The email from Podberesky also disclosed that she met with Los Angeles Police Chief Michel Moore to discuss concerns about potential bias against the church from within the department.

She made complaints about the two lead detectives on the case, Javier Vargas and Esther Myape, according to Mueller.

Capt. Kelly Muniz, an LAPD spokeswoman, said Podberesky’s complaint sparked an internal investigation. The meeting with Moore took place on April 24, according to Muniz, who would not say why Moore sat down with the lawyer.

After the complaint was filed, Myape expressed concern about testifying, Mueller said.

Muniz said Tuesday the department had also launched an internal investigation to determine whether LAPD personnel played a role in providing the discovery documents to Podberesky.

Karin Pouw, the church’s lead spokeswoman, dismissed the entire ordeal as an attempt to tie the church to the criminal case.

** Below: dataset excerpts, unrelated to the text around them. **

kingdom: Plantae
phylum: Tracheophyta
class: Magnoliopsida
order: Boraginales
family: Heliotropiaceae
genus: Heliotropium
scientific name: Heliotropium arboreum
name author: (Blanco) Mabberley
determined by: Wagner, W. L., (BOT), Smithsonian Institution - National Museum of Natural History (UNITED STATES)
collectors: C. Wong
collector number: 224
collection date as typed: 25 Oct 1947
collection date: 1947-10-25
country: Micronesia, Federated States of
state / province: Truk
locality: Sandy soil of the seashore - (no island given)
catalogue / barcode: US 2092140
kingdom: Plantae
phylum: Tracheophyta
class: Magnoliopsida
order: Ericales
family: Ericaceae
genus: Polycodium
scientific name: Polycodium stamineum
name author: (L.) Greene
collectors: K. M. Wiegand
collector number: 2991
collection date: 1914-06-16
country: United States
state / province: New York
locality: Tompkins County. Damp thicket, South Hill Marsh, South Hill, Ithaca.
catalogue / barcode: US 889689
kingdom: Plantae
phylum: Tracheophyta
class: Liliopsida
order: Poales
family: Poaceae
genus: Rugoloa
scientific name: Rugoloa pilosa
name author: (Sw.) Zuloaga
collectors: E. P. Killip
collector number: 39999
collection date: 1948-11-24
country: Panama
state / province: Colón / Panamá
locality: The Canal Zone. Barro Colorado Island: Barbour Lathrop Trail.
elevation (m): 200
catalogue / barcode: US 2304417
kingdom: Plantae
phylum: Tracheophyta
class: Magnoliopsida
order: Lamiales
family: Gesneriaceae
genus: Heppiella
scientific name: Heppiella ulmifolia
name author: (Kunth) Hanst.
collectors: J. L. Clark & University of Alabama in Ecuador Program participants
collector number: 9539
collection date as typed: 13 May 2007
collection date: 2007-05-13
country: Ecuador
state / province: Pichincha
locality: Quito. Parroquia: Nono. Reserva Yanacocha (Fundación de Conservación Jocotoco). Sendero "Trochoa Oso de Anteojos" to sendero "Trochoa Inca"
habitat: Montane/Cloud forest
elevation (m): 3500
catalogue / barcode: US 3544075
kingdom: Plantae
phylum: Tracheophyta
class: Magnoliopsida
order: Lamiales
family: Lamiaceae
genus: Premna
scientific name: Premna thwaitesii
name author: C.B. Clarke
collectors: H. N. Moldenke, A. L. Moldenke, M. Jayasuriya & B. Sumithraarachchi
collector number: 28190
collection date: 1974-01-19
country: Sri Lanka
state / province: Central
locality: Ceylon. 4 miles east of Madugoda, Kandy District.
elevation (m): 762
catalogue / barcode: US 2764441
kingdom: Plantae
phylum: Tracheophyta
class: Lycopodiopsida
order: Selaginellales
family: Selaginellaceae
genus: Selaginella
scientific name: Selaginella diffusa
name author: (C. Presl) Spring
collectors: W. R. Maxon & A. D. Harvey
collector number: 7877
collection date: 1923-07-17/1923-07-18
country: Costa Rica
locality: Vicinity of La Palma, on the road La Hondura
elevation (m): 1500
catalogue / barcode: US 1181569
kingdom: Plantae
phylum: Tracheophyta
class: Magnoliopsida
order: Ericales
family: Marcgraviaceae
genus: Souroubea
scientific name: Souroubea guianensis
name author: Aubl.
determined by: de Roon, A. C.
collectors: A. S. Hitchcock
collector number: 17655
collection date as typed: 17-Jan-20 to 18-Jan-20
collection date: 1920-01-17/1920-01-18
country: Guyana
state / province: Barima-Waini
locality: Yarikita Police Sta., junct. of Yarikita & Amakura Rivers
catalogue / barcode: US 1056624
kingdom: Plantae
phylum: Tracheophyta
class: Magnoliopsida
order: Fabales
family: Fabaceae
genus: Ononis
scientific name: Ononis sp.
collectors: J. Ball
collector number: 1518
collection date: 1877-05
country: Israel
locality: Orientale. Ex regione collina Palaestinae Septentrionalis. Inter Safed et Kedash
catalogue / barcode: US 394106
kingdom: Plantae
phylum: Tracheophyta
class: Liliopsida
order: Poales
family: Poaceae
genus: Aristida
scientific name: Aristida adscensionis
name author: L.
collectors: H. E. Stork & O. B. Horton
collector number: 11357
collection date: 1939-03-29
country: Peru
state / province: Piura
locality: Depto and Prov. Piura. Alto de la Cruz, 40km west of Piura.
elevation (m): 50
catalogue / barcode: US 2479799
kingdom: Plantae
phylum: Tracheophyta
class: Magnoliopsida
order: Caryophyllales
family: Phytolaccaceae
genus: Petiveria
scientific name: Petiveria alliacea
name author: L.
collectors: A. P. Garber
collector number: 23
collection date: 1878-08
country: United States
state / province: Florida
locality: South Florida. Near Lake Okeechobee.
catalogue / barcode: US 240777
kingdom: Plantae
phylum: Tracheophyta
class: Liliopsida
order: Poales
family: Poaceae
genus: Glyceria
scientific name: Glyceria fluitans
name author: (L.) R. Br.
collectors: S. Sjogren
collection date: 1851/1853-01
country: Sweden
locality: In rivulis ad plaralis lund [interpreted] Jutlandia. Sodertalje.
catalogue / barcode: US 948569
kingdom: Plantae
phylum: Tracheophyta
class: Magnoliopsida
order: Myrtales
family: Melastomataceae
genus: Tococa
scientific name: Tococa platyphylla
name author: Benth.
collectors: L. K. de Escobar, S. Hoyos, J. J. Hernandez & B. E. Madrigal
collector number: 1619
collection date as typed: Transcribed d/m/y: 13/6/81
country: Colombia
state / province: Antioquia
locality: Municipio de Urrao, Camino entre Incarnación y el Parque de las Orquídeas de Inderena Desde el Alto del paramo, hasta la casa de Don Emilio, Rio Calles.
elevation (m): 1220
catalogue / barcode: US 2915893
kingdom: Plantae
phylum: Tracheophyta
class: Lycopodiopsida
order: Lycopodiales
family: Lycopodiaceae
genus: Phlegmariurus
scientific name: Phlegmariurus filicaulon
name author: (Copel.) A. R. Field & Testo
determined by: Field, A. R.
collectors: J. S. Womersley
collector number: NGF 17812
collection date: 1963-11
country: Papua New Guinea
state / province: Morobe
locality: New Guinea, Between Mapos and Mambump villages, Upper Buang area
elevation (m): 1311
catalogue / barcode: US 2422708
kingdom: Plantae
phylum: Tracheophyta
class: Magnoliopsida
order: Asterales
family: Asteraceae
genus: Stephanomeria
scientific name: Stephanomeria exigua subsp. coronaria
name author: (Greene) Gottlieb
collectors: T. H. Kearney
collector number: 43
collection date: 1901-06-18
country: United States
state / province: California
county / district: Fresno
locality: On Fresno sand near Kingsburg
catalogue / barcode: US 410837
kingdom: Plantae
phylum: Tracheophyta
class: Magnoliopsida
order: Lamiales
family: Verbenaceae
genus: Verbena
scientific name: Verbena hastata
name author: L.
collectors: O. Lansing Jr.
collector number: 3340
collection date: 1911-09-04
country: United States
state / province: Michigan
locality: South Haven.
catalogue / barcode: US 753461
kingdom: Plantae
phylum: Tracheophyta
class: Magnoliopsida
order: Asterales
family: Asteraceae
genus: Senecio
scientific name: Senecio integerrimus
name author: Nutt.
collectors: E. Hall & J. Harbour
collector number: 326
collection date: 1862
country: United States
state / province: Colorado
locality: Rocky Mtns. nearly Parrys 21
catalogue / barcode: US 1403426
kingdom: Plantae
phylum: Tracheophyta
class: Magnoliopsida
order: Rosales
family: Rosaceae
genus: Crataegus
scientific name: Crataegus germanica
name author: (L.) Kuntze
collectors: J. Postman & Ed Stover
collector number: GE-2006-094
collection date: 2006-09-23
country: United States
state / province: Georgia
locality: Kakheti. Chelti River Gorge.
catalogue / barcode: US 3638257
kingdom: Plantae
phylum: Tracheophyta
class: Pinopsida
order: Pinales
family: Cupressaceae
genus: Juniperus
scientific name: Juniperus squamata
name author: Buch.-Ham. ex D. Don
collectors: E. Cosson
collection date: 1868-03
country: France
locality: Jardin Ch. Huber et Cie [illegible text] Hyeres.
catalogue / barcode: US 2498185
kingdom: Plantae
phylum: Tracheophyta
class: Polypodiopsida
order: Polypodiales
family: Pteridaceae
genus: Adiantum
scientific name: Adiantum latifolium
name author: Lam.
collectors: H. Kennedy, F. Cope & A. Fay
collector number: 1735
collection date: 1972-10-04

“The D.A.’s attempt to create an issue of a purported ‘leak’ is just a further example of harassment of the church. There is and was no impropriety other than the D.A. mischaracterizing what has occurred and attempting to insert the church where it does not belong,” Pouw said.


“Numerous false reports have been filed with the LAPD by the Jane Does falsely alleging church harassment,” she said, “and the D.A. has elicited false testimony regarding harassment. There is not a scintilla of evidence to support these claims.”

A spokeswoman for the district attorney’s office said she could not comment on a pending case.

The Los Angeles Police Department began investigating claims against Masterson in 2016, starting a case that eventually led prosecutors to charge the actor with three counts of rape in 2020.

A year before his arrest, the women filed a lawsuit against Masterson and the church accusing him of conspiring with Scientology to intimidate them into silence. That civil case is still pending.

Jurors deadlocked in November after Masterson’s first criminal trial, and a majority of the 12-member panel said they would have voted to acquit him. The second trial has lasted a little more than two weeks, and the testimony has largely remained the same since the women first took the stand against him in a 2021 preliminary hearing.

The prosecution’s case in the second trial has focused on the idea that Masterson drugged the women before assaulting them. Each of the accusers — as well as a so-called prior bad acts witness who says Masterson assaulted her at a film wrap party in Toronto in 2000 — described growing woozy and nauseous after being handed a drink by the actor. Not long after, each woman testified, Masterson isolated and assaulted them.


Cohen has pointed out there is no forensic evidence that anyone was drugged and noted that all but one of the women waited more than a decade to report their alleged assault to law enforcement.

Each woman expressed fear of being labeled a “suppressive person” by Scientology if they went against the church or Masterson. Such a label was tantamount to excommunication, an extreme concern as most of the accusers’ relatives are also Scientologists, prosecutors said.

The church has repeatedly denied its doctrines bar members from reporting to police. But when Olmedo ordered Masterson to stand trial after the 2021 preliminary hearing, she ruled that Scientology has “an expressly written doctrine” that “not only discourages, but prohibits” its members from reporting one another to police.